It took everything for the Twins to hold off the Angels on Tuesday for a 4-3 victory — and maybe more than they wanted.

Byron Buxton made the defensive play of the night in the eighth inning with a 250-foot rocket from center field to home on the fly to throw out Shohei Ohtani, who tried to score from second on a single by Brian Goodwin.

Twins catcher Mitch Garver caught the ball and turned to tag Ohtani. In doing so, he turned his left foot into a vulnerable spot, and he was twisted to the ground as Ohtani slid feet first into him.

Here's the play:

The early diagnosis is that Garver suffered a high-ankle sprain on the play, but he will undergo more tests today.

“We don’t have a lot of the information,” Twins manager Rocco Baldelli said. “We will know a lot more tomorrow. Probably was not in as much pain as I was expecting. But anything beyond that is speculation.”

Garver was down for a couple of minutes, then needed to be helped off the field as he was unable to put any weight on the foot. But the Twins felt the play was clean, and Garver did what he could after catching the ball.

“It took kind of perfect execution to get Ohtani,” Baldelli said. “He can really run. One thing about that guy that most people wouldn’t know is that, beyond everything else that he does, is that he’s one of the faster players in baseball.”

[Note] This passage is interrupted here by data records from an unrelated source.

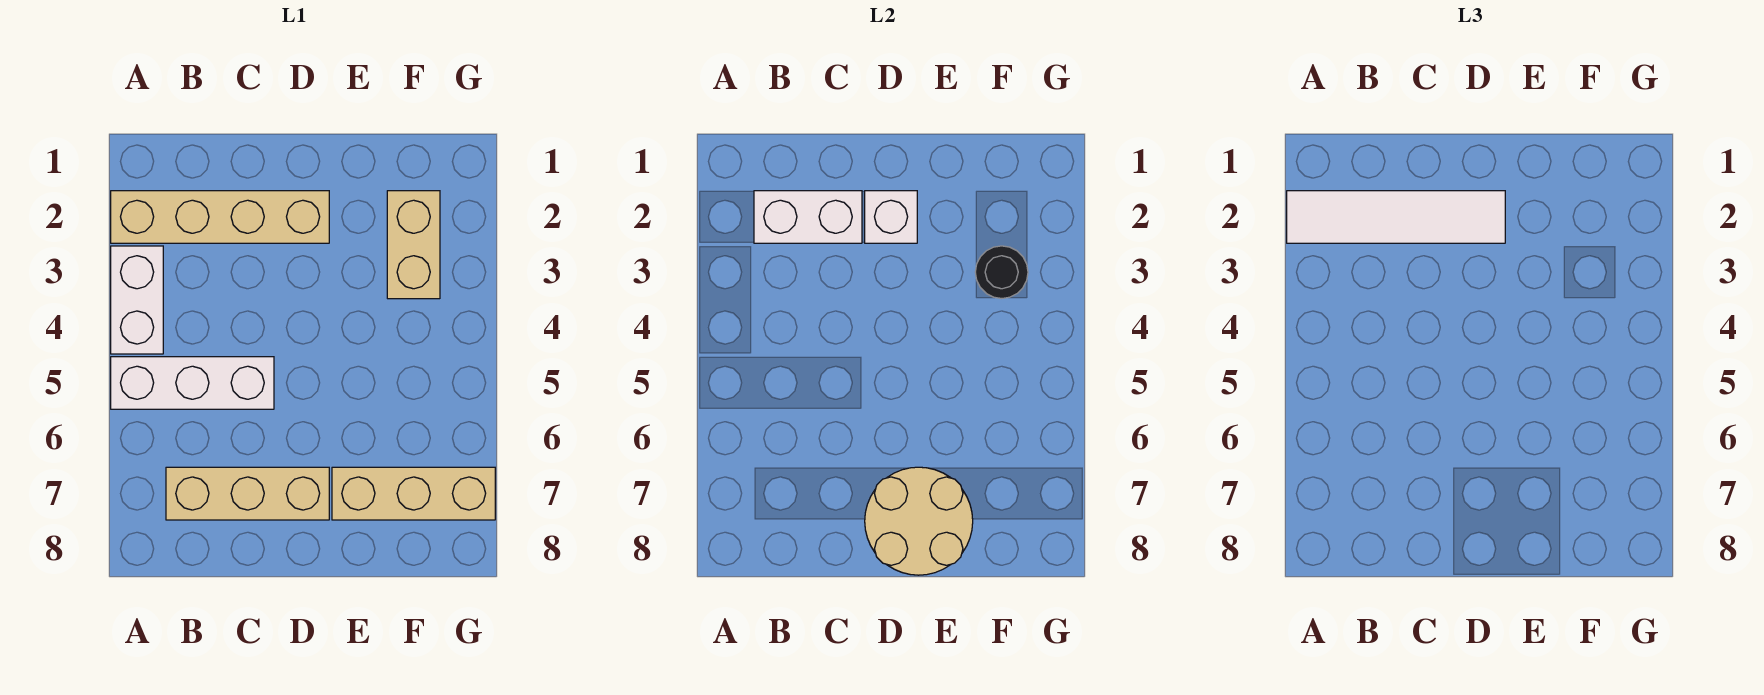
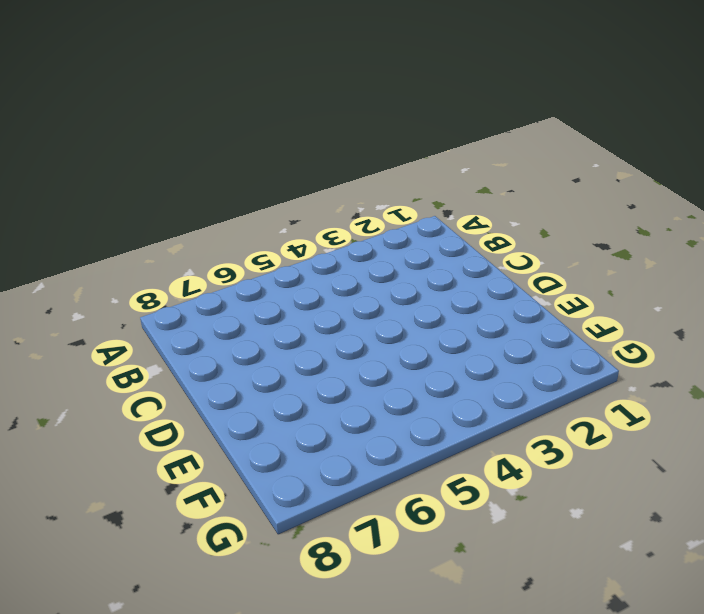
none -> tan brick A2:D2 level 1
none -> white brick A3:A4 level 1

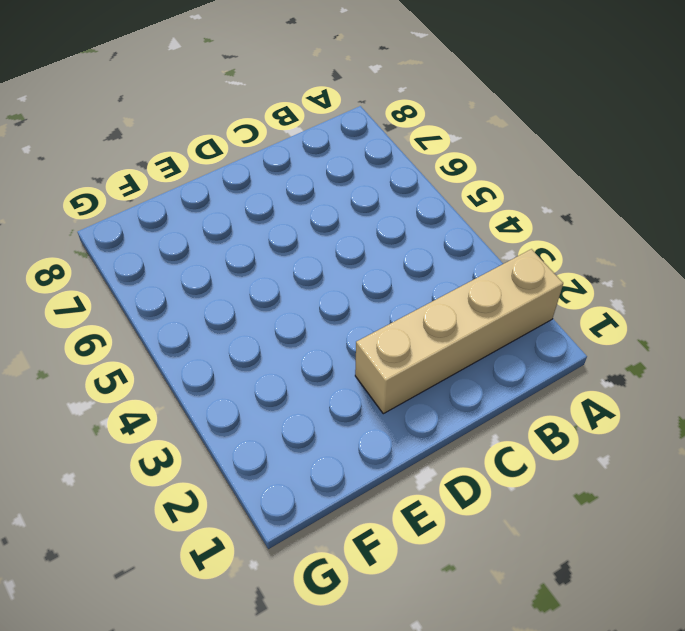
none -> white brick A3:A4 level 1
none -> white brick A5:C5 level 1

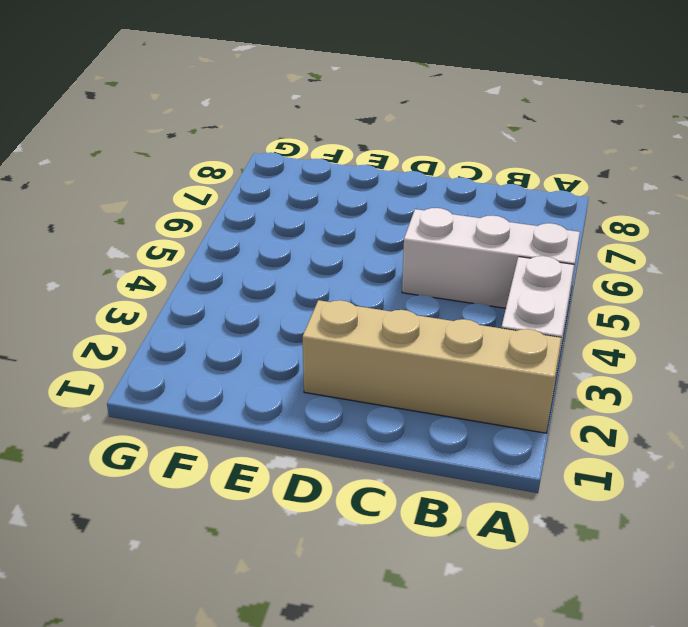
none -> tan brick B7:D7 level 1
none -> tan brick E7:G7 level 1

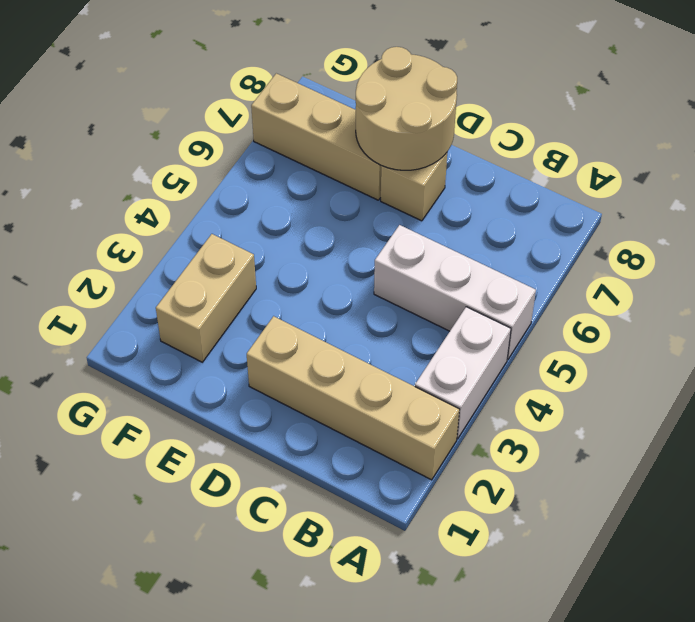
tan brick D7 level 1 -> tan brick B7:D7 level 1
none -> white brick B2:C2 level 2
none -> white brick D2 level 2

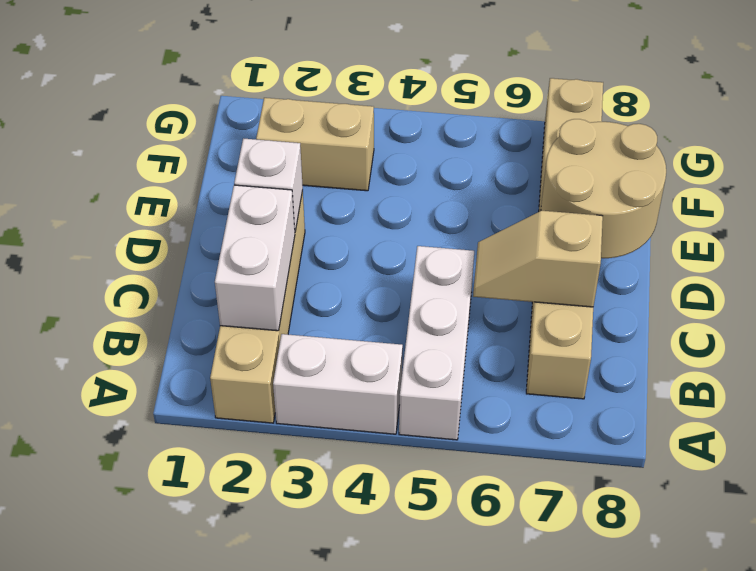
tan slope C6:C7 level 2 top 7 -> none
none -> black round brick F3 level 2
none -> white tile A2:D2 level 3

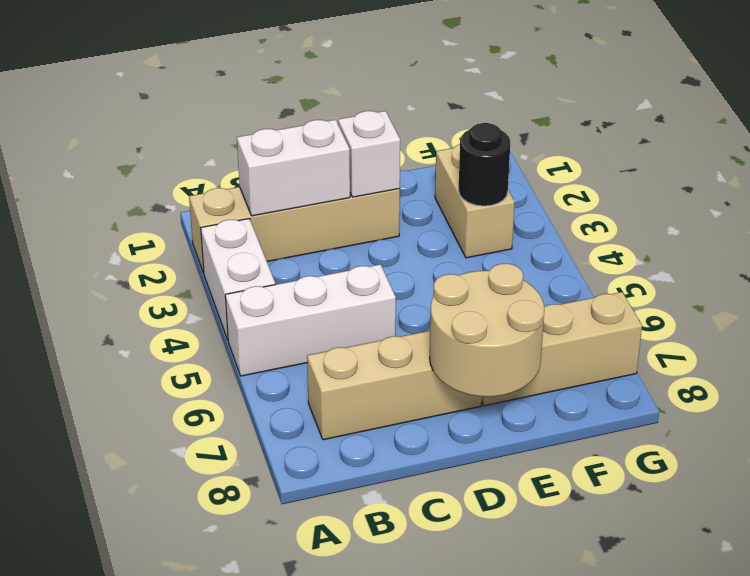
none -> white tile A2:D2 level 3

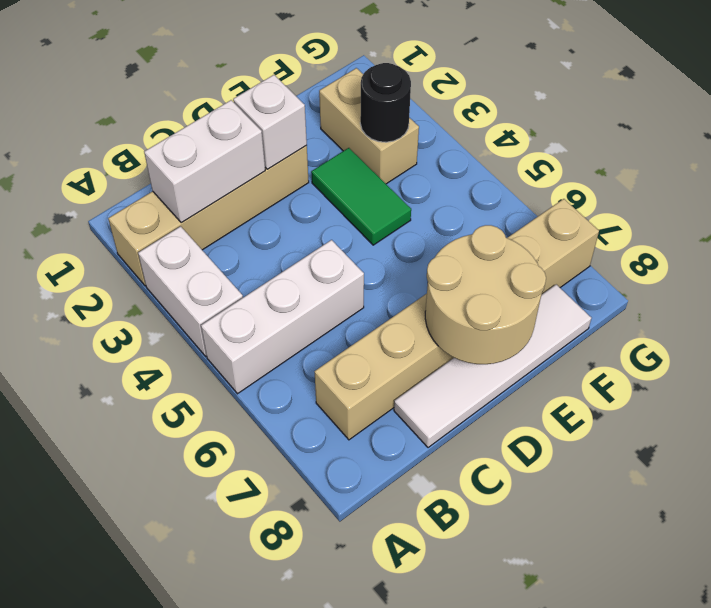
white tile C8:F8 level 1 -> white tile A2:D2 level 3
green tile E3:E4 level 1 -> none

One of the most surprising players on one of the surprise teams in baseball, Garver’s night also included his ninth home run of the season, a two-run shot to left in the third inning that gave the Twins a 3-0 lead.

“Yeah, that’s tough,” said Twins reliever Blake Parker, who backed up the play at the plate and, thus, saw everything that transpired. “The dirt behind the plate is a little harder. Your cleats can get stuck in a little bit. Any time you have a play like that it’s dangerous. I hope that nothing serious has happened. I think he’s OK. He’s going to get an MRI tomorrow, so we’ll see.”

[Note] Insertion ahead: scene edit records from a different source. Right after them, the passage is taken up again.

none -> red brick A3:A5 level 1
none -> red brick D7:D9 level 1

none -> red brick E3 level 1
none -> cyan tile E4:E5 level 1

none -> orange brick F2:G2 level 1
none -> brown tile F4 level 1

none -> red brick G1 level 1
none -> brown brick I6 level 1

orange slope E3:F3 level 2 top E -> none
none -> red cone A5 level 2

Garver has developed into a two-way force, handling games behind the plate, improving his pitch framing while batting . 329 with nine home runs, 19 RBI, a ridiculous .747 slugging percentage and an on base-plus-slugging percentage of 1.164.

“It’s a guy who happens to be swinging the bat pretty well,” said Baldelli, who wore a T-shirt bearing “Garv Sauce” — Garver’s nickname — into the interview area.

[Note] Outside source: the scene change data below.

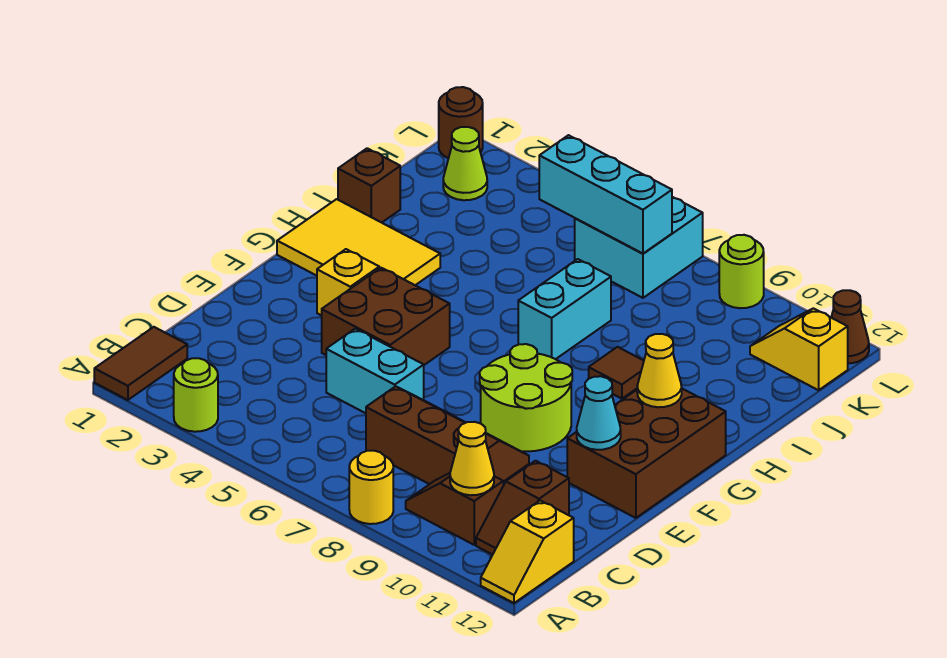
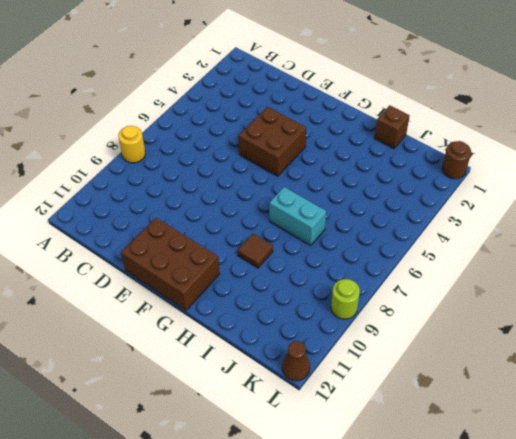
none -> brown tile A1:B1 level 1
none -> lime round brick A3 level 1
none -> yellow slope A12:B12 level 1 top B

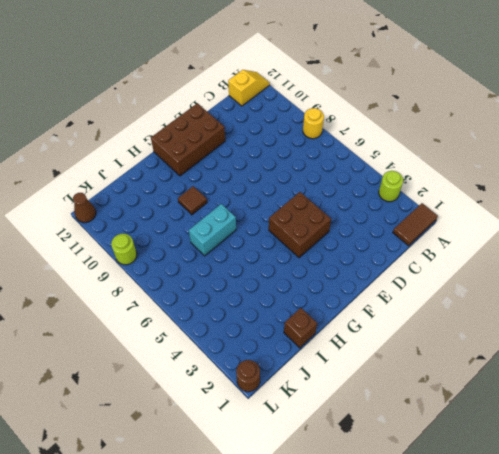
none -> brown slope B9:B10 level 1 top 10
none -> brown slope B11:C11 level 1 top C
none -> brown slope C7:D9 level 1 top C

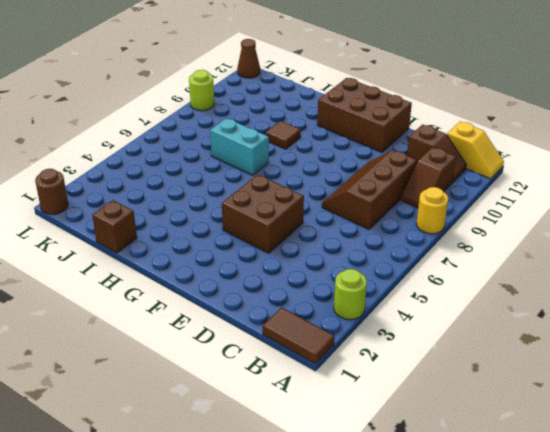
none -> cyan brick D5:D6 level 1
none -> lime round brick E8:F9 level 1
none -> yellow brick F3 level 1

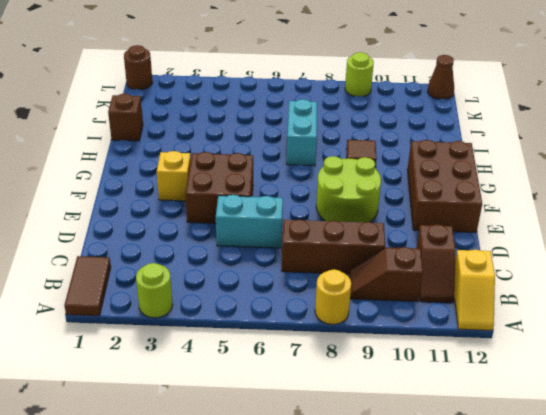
none -> yellow tile G1:H3 level 1
none -> lime cone K2 level 1
none -> cyan brick K6:L7 level 1

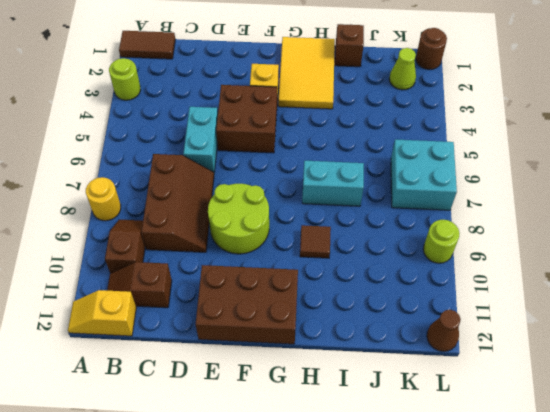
none -> yellow slope K11:K12 level 1 top 12
none -> yellow cone B10 level 2
none -> cyan cone E11 level 2

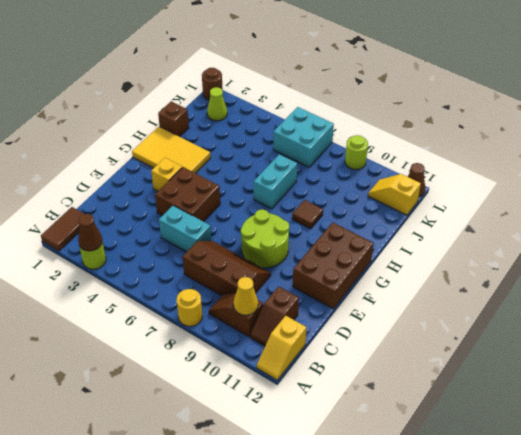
brown cone A3 level 2 -> none
none -> cyan cone E11 level 2
none -> yellow cone G11 level 2
none -> cyan brick K5:K7 level 2

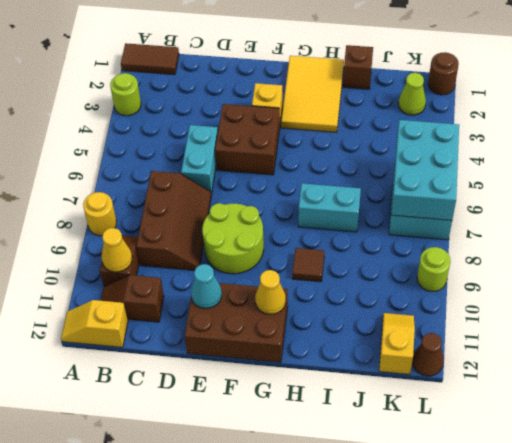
cyan brick K5:L7 level 2 -> cyan brick K5:K7 level 2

“He sees the ball. He makes great decisions on a pitch-to-pitch basis. He has tremendous at bats. When you have at-bats like that and have a good short stroke, it’s a good combination and that’s what he’s working with.”

Buxton hit an RBI double in the fourth to give the Twins a 4-0 lead. Righthander Kyle Gibson was in control until the sixth, when he walked leadoff hitter Luis Rengifo, who is batting .172. That started a three-run rally that pulled the Angles within a run.

Ohtani, who was 3-for-4, hit a one-out single in the eighth, went to second on a single by Albert Pujols, then headed home when Goodwin singled.

Buxton tried to swoop in to catch sinking liner but pulled up at the end and took it off the bounce. He didn’t have full momentum when he sent the ball home ball but Statcast measured his throw at 98.6 mph.

Garver caught the ball, turned and went for the tag.

“As soon as it bounced, I still knew we had a play on it.” Parker said. “His athleticism is off the charts. I got back where I needed to be to back up the base and I saw the throw right on line and I was watching the runner the whole time. Byron obviously has a very, very strong arm. That throw was absolutely on the money.”